UNIONS at Dublin Airport are seeking urgent meetings with managers at the Dublin Airport Authority (DAA) over its decision to introduce an immediate ban on the recruitment of permanent staff at the airport.
Both SIPTU and Mandate are seeking talks after the DAA introduced the policy without consulting the unions. The company informed them of the move in a letter sent to them by the DAA's senior employee relations manager John McCormack.
Relations between the unions and the airport's management have deteriorated rapidly over recent months and the DAA's approach towards ongoing pension talks has also angered the unions, according to correspondence seen by the Sunday Tribune. In one letter last week, SIPTU accused the DAA of "blatant obstructionism" and engaging in "disingenuous requests for information they already have".
In the letter, McCormack stated that the DAA had decided to introduce the ban until it was clear whether it had won the contract to operate the airport's second terminal.
Although the DAA is currently building the terminal, the contract to run it has to be put to tender, under the deal reached within the government over the Progressive Democrats' support for the terminal.

**TO DO:**
#1 Return the stretch of the Dublin Airport article from "UNIONS at Dublin" through "at the airport.", copied word for word.
#2 Supply the next part of the article on the Dublin Airport recruitment ban, beginning after its final sentence.
The lines that follow bear no relation to the article on Dublin Airport.

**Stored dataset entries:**
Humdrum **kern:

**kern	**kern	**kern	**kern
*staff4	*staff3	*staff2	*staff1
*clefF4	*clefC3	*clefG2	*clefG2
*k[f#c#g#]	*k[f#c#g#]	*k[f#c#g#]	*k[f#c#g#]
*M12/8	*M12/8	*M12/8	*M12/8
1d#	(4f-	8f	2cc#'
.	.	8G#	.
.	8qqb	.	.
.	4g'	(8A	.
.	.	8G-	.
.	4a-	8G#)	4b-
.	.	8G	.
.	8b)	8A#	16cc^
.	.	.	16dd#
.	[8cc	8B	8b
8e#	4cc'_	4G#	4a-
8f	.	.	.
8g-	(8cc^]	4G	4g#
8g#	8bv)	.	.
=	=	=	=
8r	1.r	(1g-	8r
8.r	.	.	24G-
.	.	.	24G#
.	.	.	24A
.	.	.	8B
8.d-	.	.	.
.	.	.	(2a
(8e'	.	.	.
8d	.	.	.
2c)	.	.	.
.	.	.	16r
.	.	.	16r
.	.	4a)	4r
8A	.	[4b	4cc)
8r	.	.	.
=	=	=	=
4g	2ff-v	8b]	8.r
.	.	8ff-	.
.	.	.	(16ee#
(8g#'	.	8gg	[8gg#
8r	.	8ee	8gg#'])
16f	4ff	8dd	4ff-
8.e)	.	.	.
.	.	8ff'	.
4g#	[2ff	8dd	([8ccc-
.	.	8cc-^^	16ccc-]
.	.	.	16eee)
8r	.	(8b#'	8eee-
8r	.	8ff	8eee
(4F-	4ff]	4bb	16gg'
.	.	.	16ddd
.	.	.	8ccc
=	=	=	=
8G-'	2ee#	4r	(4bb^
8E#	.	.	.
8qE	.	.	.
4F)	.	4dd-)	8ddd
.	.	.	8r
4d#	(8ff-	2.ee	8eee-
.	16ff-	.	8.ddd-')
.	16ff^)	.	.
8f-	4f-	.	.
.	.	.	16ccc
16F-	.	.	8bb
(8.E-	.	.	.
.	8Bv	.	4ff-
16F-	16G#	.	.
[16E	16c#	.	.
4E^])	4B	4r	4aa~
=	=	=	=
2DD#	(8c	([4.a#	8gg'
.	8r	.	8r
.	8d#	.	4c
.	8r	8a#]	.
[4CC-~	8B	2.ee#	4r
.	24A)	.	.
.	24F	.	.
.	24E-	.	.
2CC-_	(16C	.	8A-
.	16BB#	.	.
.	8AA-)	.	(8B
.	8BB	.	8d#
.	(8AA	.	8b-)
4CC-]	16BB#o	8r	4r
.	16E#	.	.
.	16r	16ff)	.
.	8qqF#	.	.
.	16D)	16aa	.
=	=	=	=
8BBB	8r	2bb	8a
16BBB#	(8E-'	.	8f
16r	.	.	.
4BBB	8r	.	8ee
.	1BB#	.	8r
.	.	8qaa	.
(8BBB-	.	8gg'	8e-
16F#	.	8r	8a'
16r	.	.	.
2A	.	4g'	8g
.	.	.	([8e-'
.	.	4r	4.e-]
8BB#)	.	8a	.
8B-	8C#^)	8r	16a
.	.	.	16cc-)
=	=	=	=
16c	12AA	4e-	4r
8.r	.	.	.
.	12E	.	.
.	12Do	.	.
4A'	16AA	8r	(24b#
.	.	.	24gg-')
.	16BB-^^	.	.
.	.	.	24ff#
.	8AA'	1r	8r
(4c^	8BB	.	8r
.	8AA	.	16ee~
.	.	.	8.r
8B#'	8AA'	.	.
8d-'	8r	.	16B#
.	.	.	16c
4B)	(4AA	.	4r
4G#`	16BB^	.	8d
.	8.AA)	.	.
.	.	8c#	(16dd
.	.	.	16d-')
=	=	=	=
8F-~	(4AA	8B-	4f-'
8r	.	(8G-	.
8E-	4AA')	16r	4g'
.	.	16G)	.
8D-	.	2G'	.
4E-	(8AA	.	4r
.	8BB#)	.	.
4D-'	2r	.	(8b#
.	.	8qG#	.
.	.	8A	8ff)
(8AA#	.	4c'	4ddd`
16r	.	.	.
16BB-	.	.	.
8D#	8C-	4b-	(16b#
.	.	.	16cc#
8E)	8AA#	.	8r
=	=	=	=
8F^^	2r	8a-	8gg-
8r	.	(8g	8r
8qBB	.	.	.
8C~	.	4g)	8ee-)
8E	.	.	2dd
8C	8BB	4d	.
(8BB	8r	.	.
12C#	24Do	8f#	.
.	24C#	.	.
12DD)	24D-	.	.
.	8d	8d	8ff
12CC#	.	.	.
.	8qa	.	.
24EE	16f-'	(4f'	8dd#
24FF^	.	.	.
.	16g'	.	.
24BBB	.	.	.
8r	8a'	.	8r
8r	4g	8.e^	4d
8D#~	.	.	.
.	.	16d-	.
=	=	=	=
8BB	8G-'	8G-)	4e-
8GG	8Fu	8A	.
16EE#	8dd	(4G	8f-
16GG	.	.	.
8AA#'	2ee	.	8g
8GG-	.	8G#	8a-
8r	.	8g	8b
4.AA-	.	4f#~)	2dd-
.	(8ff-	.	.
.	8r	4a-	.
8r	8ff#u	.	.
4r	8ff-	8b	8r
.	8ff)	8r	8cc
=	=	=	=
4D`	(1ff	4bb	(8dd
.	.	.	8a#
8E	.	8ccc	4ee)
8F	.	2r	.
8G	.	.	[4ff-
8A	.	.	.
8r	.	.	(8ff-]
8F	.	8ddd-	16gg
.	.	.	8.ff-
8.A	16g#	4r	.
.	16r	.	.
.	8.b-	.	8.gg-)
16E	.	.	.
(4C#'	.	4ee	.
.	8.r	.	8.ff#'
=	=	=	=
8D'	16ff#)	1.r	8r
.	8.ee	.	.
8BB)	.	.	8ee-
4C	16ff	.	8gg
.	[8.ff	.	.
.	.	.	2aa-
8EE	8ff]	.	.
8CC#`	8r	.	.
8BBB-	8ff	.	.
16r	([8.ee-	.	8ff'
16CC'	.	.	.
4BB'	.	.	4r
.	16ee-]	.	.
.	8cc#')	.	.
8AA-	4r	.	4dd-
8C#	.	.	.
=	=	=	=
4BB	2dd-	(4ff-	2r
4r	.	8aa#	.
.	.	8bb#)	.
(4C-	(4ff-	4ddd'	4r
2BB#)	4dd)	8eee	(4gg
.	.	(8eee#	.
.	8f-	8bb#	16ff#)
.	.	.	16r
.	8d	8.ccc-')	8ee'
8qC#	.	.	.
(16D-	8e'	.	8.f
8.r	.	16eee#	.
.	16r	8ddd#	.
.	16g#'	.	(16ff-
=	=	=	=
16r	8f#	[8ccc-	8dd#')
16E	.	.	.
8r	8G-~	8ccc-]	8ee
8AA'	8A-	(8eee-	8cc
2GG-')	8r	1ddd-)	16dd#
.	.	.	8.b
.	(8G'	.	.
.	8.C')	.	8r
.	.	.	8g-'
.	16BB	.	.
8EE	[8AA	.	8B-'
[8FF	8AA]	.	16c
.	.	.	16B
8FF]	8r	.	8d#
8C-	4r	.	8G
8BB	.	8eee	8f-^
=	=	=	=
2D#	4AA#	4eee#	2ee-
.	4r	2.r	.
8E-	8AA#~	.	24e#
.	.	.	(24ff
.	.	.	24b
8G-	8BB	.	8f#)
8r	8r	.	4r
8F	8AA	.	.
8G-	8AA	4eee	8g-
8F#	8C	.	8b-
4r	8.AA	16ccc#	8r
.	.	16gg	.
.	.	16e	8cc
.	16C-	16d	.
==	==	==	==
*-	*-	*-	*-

**ANSWERS GIVEN:**
#1
UNIONS at Dublin Airport are seeking urgent meetings with managers at the Dublin Airport Authority (DAA) over its decision to introduce an immediate ban on the recruitment of permanent staff at the airport.

#2
A DAA spokesman said that if the DAA did not win the contract, it might not require some of the staff it hires between now and the second terminal's opening "because a proportion of overall airport passenger numbers will be processed by the staff of another operating company".
He insisted that the company had consulted the unions about the ban. "The latest document agreed by the company and the trade unions, relating to passenger security staff, has this clause incorporated in it."
He added that, on the pensions issue, the company planned to have discussions with the unions in June.
However, SIPTU's aviation branch organiser Dermot O'Loughlin said that his union had not been consulted about the changes. He said that the DAA was presenting the contents of security staff deal out of context.
"Instead of discussions, all we get are very hostile, robust letters which create a negative environment, " he said.
O'Loughlin said that the changes could have passenger safety implications, especially if the DAA recruited emergency service workers such as airport police officers and fire fighters on a temporary basis.
He confirmed that SIPTU had called an emergency meeting for its airport shop stewards to discuss the ban and several other industrial relations issues. He refused to comment, however, on the contents of recent correspondence between the DAA and the union.